I am referring, of course, to a Silicon Valley type, who have honed the little sh%$ to a fine edge.
Specifically, I am referring to to Peter Thiel, who is literally a vampire who wants to use the blood of the young to extend his lifespan.
The latest bit of evil is his funding “patently unethical” human experimentation, specifically testing a live virus vaccine without any regulatory oversight on the island of St. Kitts:
Heavyweight tech investor and FDA-critic Peter Thiel is among conservative funders and American researchers backing an offshore herpes vaccine trial that blatantly flouts US safety regulations, according to a Monday report by Kaiser Health News.
The vaccine—a live but weakened herpes virus—was first tested in a 17-person trial on the Caribbean Island of St. Kitts without federal oversight or the standard human safety requirement of an institutional review board (IRB) approval. Biomedical researchers and experts have sharply rebuked the lack of safety oversight and slammed the poor quality of the data collected, which has been rejected from scientific publication. However, investors and those running the trial say it is a direct challenge to what they see as innovation-stifling regulations by the Food and Drug Administration.
Madden, Thiel, and other investors have invested $7 million into the vaccine’s development, according to Rational Vaccines, the company orchestrating the trial. Though Thiel could not be reached for comment, he has been openly critical of the FDA’s review process. At one point, he claimed that the agency’s processes were so overbearing that “you would not be able to invent the polio vaccine today.”
The lead researcher behind the vaccine, William Halford, formerly of Southern Illinois University, made similar claims. In a positive university press release, Halford was quoted as saying: “Many of the virus vaccines we currently put in our kids—chickenpox, mumps, measles, and rubella—were developed using live-attenuated viruses in the ’50s, ’60s and ’70s when the regulatory landscape was more relaxed… and they have worked remarkably well.”
He went on to suggest that the FDA has made “barriers too high” and that countries with less regulation were better for vaccine and drug development. “There are governments around the world that the WHO [World Health Organization] has approved for vaccine development,” he said. “We’re talking to those types of governments.”
Other researchers and experts strongly disagreed with Halford’s stance and handling of a live, attenuated virus vaccine, which can cause infections in the uninfected or severe side-effects in those already infected. “What they’re doing is patently unethical,” Jonathan Zenilman, chief of Johns Hopkins Bayview Medical Center’s Infectious Diseases Division, told KHN. “There’s a reason why researchers rely on these protections. People can die.”

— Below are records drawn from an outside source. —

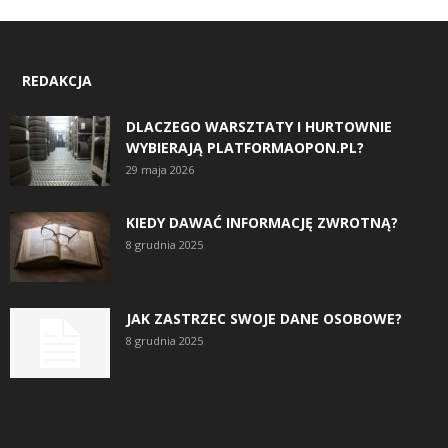
REDAKCJA
DLACZEGO WARSZTATY I HURTOWNIE
WYBIERAJĄ PLATFORMAOPON.PL?
29 maja 2026
KIEDY DAWAĆ INFORMACJĘ ZWROTNĄ?
8 grudnia 2025
JAK ZASTRZEC SWOJE DANE OSOBOWE?
8 grudnia 2025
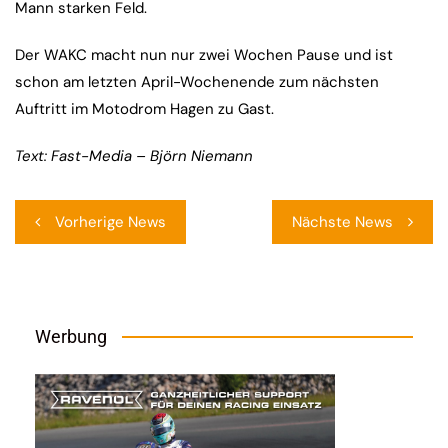
Mann starken Feld.
Der WAKC macht nun nur zwei Wochen Pause und ist
schon am letzten April-Wochenende zum nächsten
Auftritt im Motodrom Hagen zu Gast.
Text: Fast-Media – Björn Niemann
Beitragsnavigation
Vorherige News
Nächste News
Werbung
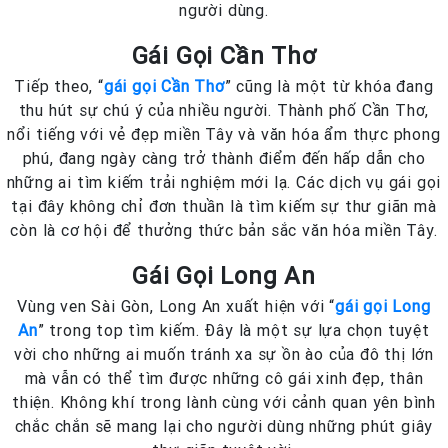
người dùng.
Gái Gọi Cần Thơ
Tiếp theo, “
gái gọi Cần Thơ
” cũng là một từ khóa đang
thu hút sự chú ý của nhiều người. Thành phố Cần Thơ,
nổi tiếng với vẻ đẹp miền Tây và văn hóa ẩm thực phong
phú, đang ngày càng trở thành điểm đến hấp dẫn cho
những ai tìm kiếm trải nghiệm mới lạ. Các dịch vụ gái gọi
tại đây không chỉ đơn thuần là tìm kiếm sự thư giãn mà
còn là cơ hội để thưởng thức bản sắc văn hóa miền Tây.
Gái Gọi Long An
Vùng ven Sài Gòn, Long An xuất hiện với “
gái gọi Long
An
” trong top tìm kiếm. Đây là một sự lựa chọn tuyệt
vời cho những ai muốn tránh xa sự ồn ào của đô thị lớn
mà vẫn có thể tìm được những cô gái xinh đẹp, thân
thiện. Không khí trong lành cùng với cảnh quan yên bình
chắc chắn sẽ mang lại cho người dùng những phút giây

Robert Califf, who served as FDA commissioner during the Obama era, agreed. “There’s a tradition of having oversight of human experimentation, and it exists for good reasons,” he said. “It may be legal to be doing it without oversight, but it’s wrong.”
A spokesperson for Southern Illinois University, one of the vaccine’s patent holders, said that the university has no legal responsibility to ensure proper safety protocols for the trial. However, after questions about the lack of IRB [Institutional Review Board] approval (a federal requirement), the spokesperson said that the university would “take this opportunity to review our internal processes to ensure we are following best practices.”
In addition to the quality of the study being so poor that it was refused for publication, there are also reports of skin lesions from a study size of only 17 patients.
I would have thought that this would have merited a visit from the FDA, and possibly an FBI investigation for conspiracy, but it appears that the rules do not apply to rich people, which is an even bigger problem.